SOURCE DATA:
========================================================================
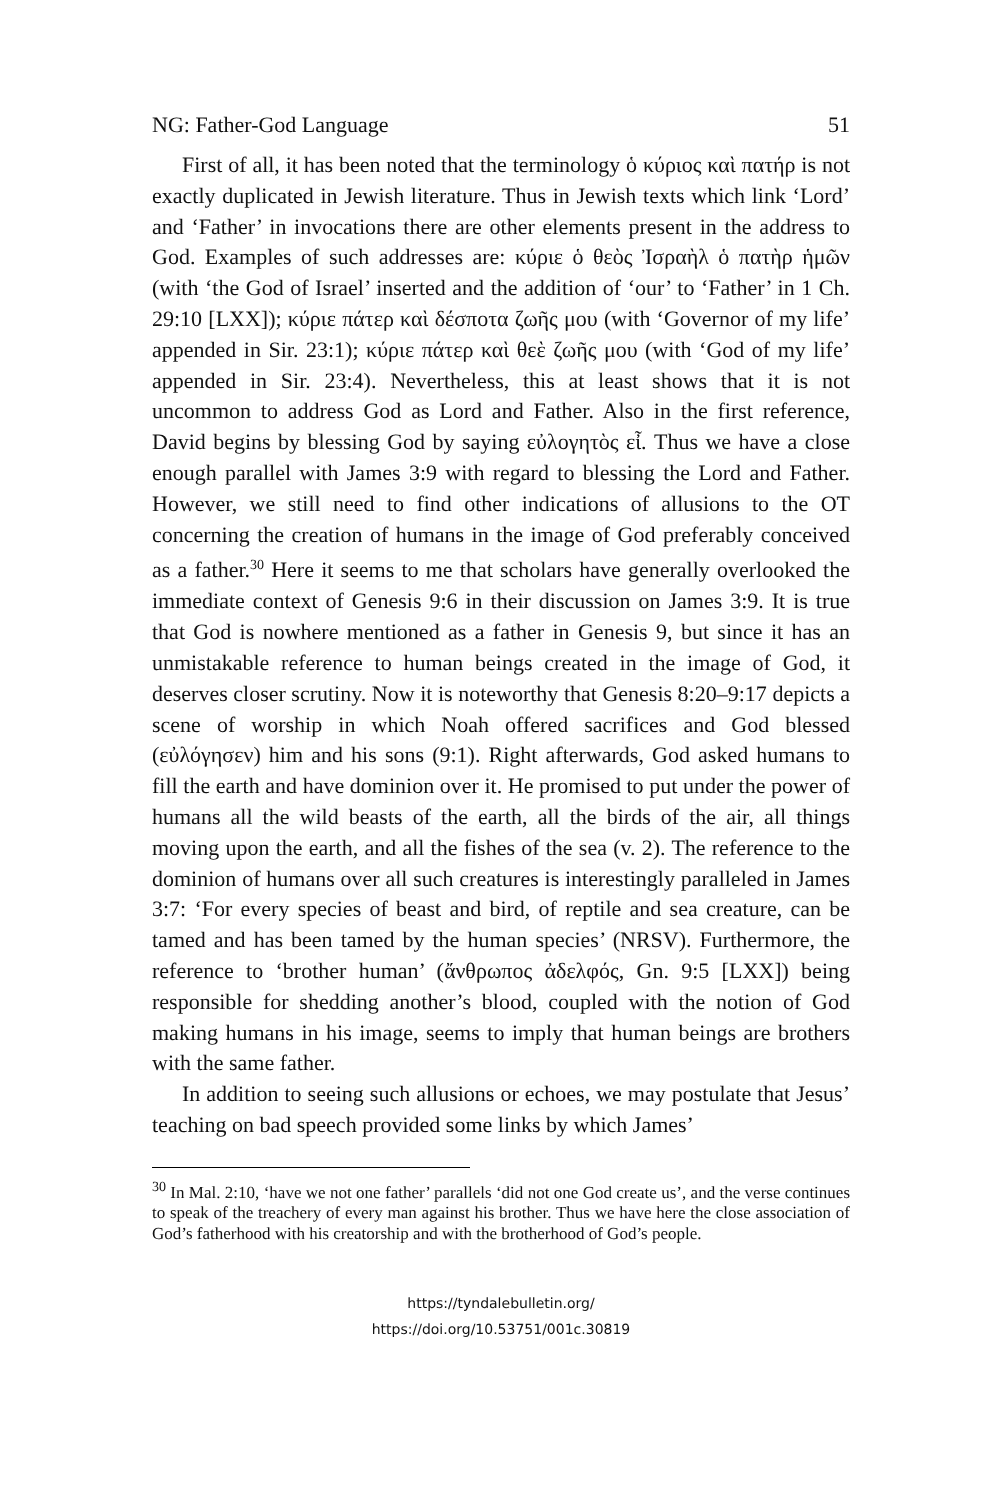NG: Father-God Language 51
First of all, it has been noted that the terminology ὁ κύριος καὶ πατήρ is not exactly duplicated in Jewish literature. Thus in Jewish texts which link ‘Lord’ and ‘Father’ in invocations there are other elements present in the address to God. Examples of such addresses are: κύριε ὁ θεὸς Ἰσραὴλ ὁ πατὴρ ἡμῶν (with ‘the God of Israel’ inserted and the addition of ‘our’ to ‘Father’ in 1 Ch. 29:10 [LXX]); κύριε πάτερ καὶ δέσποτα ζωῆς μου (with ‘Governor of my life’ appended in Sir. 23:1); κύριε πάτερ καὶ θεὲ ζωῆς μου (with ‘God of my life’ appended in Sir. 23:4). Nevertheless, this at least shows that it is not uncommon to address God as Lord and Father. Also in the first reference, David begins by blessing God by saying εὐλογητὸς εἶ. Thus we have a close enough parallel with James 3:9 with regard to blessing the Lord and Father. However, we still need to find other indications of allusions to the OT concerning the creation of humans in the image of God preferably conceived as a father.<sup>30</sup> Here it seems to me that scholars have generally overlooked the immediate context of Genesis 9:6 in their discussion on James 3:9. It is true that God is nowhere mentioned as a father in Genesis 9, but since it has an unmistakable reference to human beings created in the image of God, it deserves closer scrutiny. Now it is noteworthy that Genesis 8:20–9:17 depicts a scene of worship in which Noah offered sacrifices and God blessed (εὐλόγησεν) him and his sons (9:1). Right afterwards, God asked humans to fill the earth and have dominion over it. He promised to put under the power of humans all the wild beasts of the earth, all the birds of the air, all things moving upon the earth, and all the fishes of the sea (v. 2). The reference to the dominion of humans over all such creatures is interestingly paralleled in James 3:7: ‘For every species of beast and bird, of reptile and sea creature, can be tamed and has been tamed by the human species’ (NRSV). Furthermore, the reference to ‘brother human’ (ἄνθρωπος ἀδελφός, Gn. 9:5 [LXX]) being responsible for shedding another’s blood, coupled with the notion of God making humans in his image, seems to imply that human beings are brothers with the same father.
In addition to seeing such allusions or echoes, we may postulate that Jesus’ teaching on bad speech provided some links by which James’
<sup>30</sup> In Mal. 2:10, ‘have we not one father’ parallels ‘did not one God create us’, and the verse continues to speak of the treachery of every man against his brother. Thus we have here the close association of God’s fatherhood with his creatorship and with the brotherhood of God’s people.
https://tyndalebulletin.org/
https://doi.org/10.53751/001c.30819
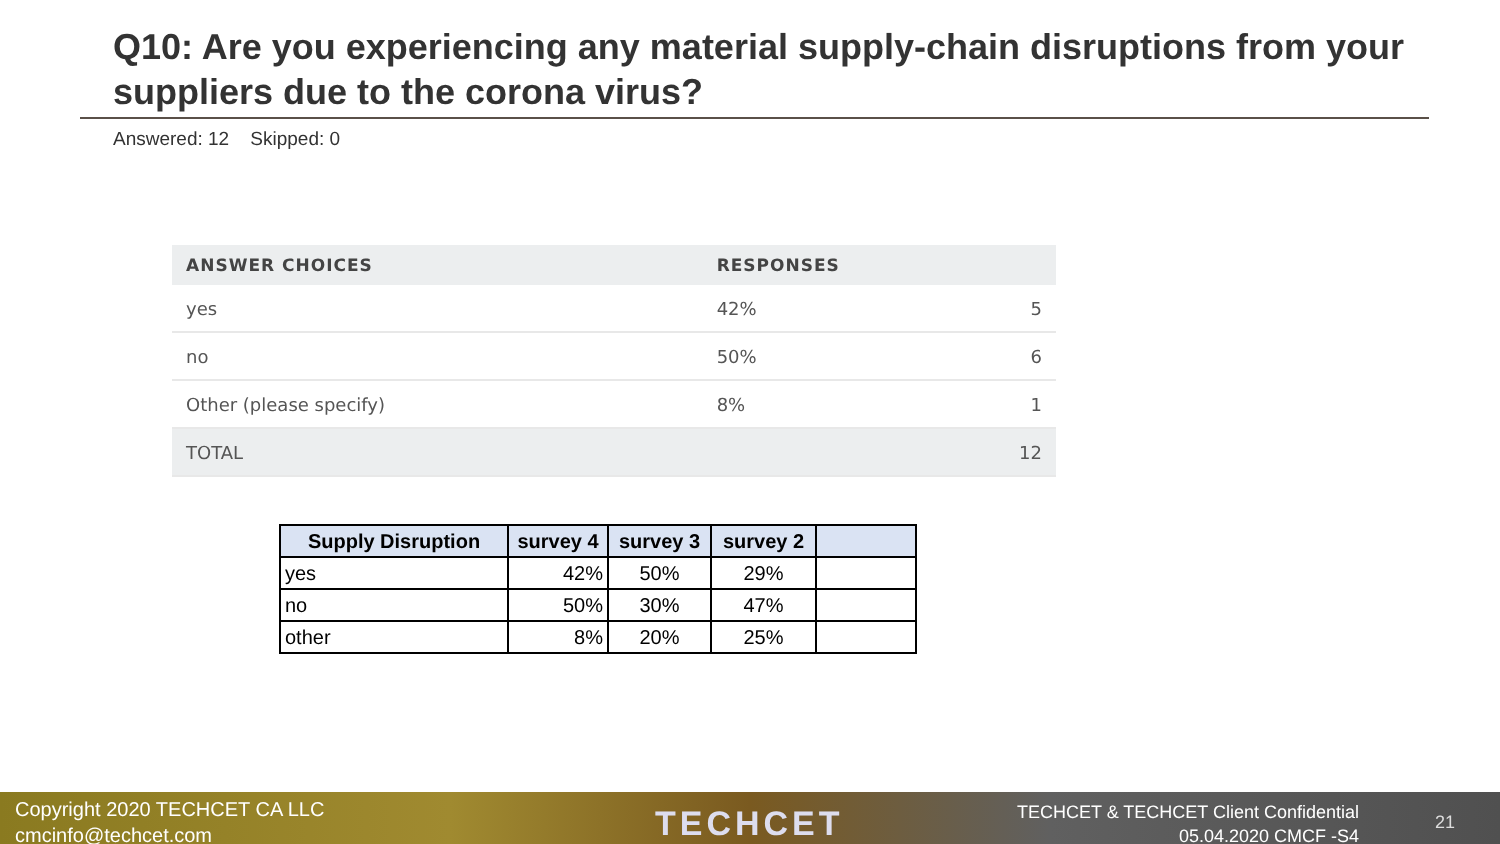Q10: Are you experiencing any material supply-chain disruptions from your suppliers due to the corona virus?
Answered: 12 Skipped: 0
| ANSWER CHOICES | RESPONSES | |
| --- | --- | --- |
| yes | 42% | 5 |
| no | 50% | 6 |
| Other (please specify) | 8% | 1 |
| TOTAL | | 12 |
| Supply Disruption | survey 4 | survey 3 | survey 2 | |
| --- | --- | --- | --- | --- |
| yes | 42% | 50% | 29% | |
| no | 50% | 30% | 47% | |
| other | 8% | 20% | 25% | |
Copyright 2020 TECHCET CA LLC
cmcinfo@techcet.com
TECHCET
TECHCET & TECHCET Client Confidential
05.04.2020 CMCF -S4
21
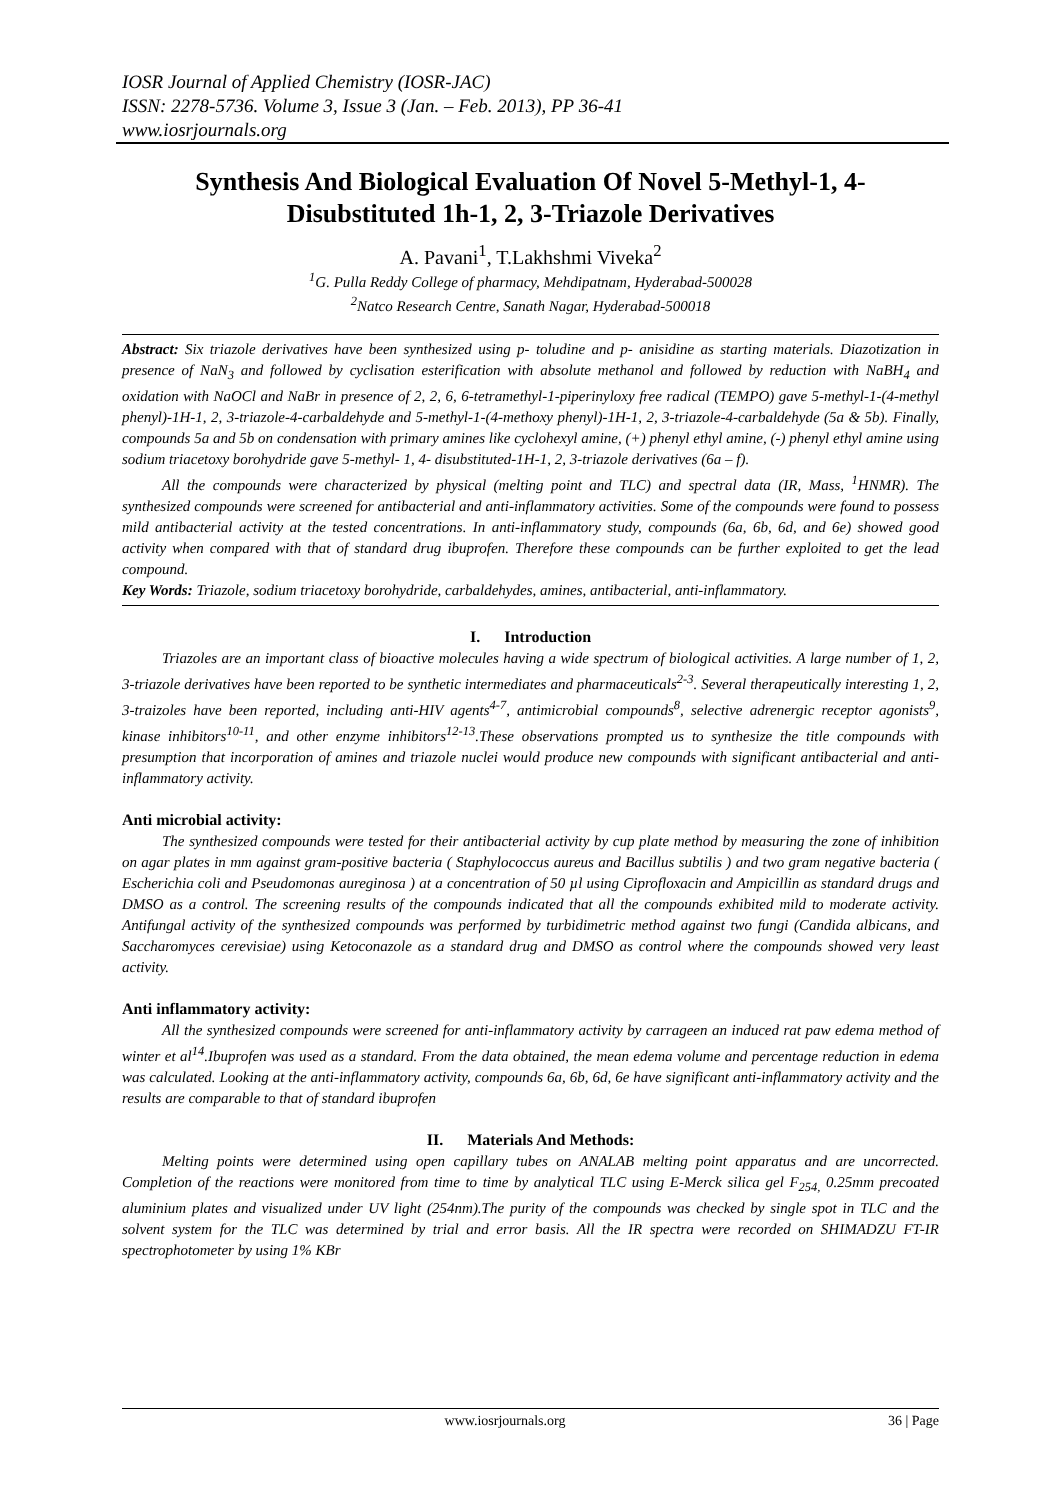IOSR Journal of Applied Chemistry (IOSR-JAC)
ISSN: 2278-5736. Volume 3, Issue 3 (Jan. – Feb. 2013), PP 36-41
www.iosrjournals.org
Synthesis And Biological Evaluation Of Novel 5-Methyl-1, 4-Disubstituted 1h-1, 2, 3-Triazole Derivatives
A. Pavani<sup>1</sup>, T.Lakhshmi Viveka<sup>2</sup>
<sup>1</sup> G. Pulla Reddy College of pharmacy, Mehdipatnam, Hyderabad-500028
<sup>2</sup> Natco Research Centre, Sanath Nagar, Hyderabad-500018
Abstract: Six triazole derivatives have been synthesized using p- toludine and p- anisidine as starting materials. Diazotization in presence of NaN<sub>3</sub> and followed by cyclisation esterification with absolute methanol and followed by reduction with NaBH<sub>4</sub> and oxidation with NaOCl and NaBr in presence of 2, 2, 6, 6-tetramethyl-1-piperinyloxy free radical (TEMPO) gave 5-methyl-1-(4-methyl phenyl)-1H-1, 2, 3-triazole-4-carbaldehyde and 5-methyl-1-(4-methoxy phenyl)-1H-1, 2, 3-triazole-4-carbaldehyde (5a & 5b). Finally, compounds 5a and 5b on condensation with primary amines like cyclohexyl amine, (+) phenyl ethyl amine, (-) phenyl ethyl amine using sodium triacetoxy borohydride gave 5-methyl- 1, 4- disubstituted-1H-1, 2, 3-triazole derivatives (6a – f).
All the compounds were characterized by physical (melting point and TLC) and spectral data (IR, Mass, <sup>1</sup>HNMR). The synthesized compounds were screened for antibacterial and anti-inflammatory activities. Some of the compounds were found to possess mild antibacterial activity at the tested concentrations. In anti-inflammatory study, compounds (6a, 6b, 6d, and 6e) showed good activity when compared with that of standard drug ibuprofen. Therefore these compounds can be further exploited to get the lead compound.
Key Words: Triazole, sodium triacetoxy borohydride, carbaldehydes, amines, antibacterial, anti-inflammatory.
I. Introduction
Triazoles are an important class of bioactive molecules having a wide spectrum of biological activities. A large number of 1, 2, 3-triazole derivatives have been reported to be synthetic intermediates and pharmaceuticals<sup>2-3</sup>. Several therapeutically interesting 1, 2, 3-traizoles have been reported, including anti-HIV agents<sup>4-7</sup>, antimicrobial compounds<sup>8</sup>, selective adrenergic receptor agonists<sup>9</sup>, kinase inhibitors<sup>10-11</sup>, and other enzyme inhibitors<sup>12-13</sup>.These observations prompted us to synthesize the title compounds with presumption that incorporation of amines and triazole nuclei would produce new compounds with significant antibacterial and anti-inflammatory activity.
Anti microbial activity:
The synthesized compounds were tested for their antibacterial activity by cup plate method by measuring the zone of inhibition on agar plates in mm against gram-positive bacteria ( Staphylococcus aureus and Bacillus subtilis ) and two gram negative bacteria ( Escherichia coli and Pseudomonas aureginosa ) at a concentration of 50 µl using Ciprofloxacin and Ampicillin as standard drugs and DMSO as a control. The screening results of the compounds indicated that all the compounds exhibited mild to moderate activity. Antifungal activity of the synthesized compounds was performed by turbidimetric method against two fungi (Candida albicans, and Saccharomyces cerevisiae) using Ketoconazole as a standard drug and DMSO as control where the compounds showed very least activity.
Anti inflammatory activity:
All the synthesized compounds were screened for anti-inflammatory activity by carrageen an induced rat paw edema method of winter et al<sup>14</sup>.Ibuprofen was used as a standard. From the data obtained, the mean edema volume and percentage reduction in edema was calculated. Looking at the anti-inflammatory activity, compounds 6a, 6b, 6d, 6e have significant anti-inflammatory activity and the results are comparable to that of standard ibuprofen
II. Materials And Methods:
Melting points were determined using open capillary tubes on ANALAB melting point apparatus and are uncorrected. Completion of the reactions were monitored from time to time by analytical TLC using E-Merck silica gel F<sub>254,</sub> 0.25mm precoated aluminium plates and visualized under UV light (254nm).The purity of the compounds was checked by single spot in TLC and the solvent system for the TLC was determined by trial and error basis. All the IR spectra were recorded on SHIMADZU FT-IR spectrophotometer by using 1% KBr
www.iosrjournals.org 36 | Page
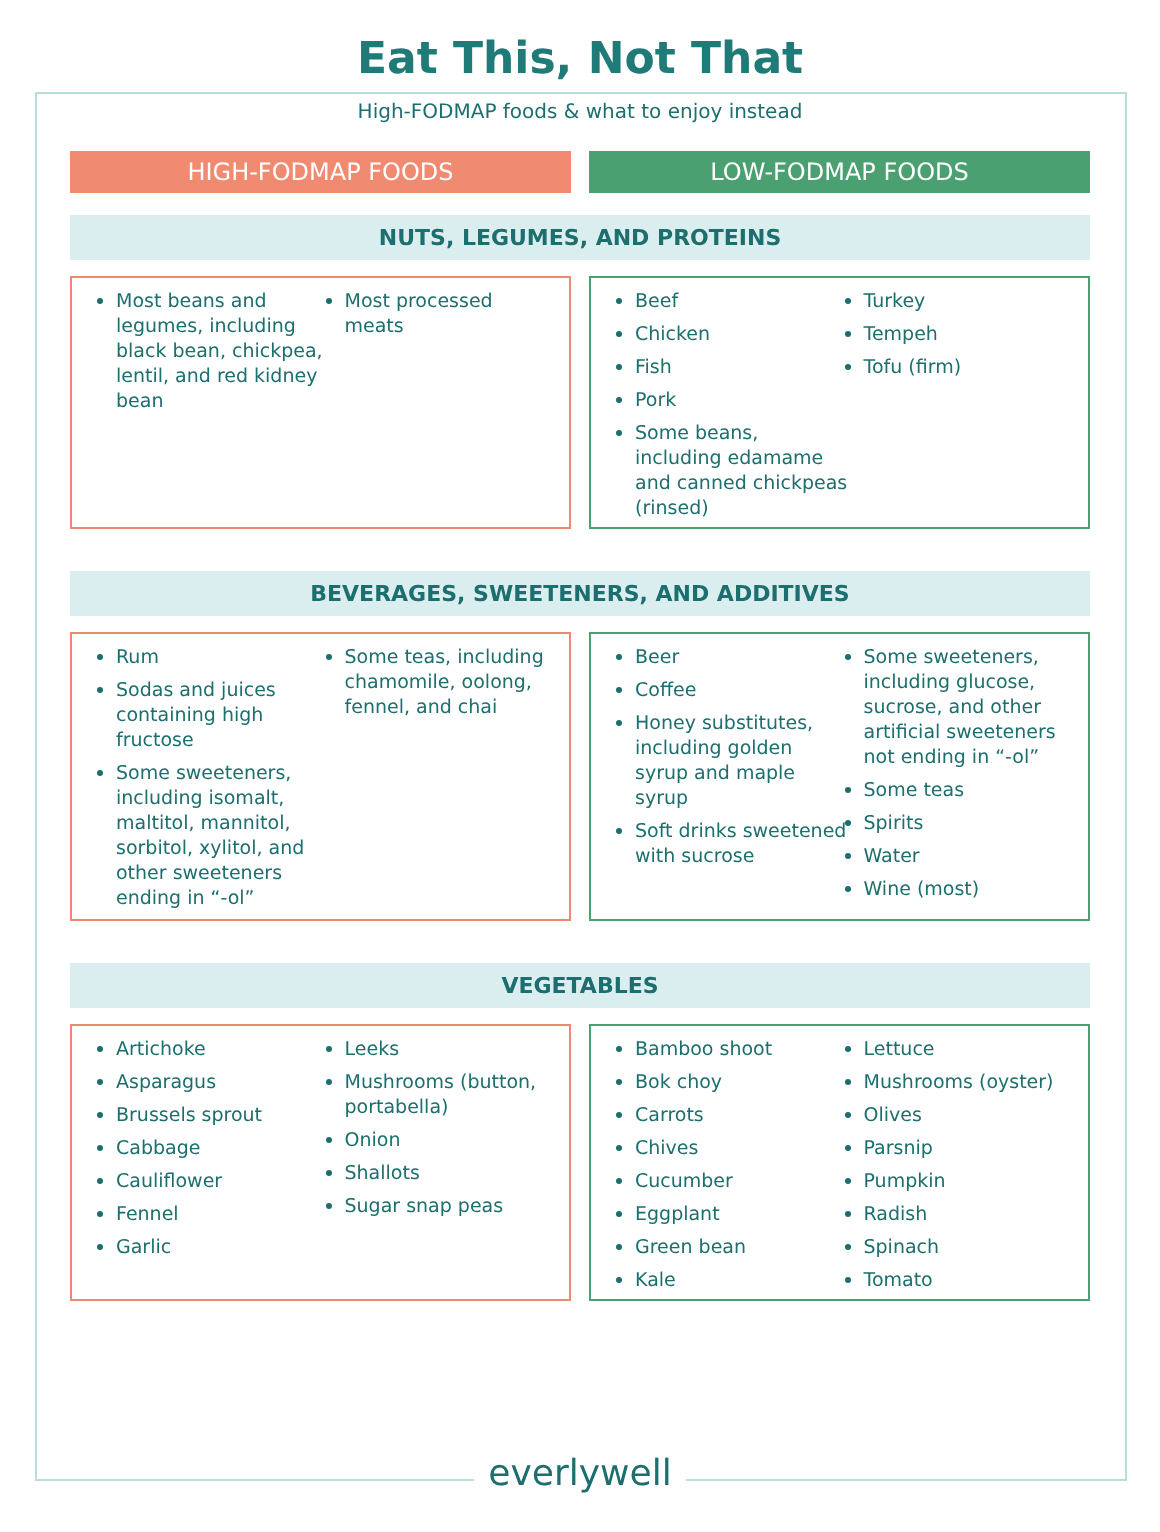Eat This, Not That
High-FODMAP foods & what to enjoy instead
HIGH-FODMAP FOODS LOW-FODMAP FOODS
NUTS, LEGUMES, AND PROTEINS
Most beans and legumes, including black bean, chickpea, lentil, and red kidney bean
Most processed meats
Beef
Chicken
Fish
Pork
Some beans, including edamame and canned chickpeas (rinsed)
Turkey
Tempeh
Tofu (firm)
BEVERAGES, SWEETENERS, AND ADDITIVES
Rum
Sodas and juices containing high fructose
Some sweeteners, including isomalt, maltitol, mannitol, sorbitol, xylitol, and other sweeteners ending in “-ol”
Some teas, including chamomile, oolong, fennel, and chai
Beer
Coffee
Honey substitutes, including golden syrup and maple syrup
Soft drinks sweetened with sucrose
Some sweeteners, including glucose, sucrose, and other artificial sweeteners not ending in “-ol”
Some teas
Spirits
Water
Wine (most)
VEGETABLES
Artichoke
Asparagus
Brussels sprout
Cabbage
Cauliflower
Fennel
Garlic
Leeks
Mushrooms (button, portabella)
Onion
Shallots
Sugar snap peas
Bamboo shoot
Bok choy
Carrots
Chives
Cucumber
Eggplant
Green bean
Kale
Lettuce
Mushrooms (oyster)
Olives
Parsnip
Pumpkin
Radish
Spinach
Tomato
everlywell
========================================================================
WHAT NEEDS TO BE DONE: Repeat exactly the lines from the one containing "Some sweeteners, including glucose, sucrose, and" to the end of the records.

ANSWER TO THE EXERCISE:
Some sweeteners, including glucose, sucrose, and other artificial sweeteners not ending in “-ol”
Some teas
Spirits
Water
Wine (most)
VEGETABLES
Artichoke
Asparagus
Brussels sprout
Cabbage
Cauliflower
Fennel
Garlic
Leeks
Mushrooms (button, portabella)
Onion
Shallots
Sugar snap peas
Bamboo shoot
Bok choy
Carrots
Chives
Cucumber
Eggplant
Green bean
Kale
Lettuce
Mushrooms (oyster)
Olives
Parsnip
Pumpkin
Radish
Spinach
Tomato
everlywell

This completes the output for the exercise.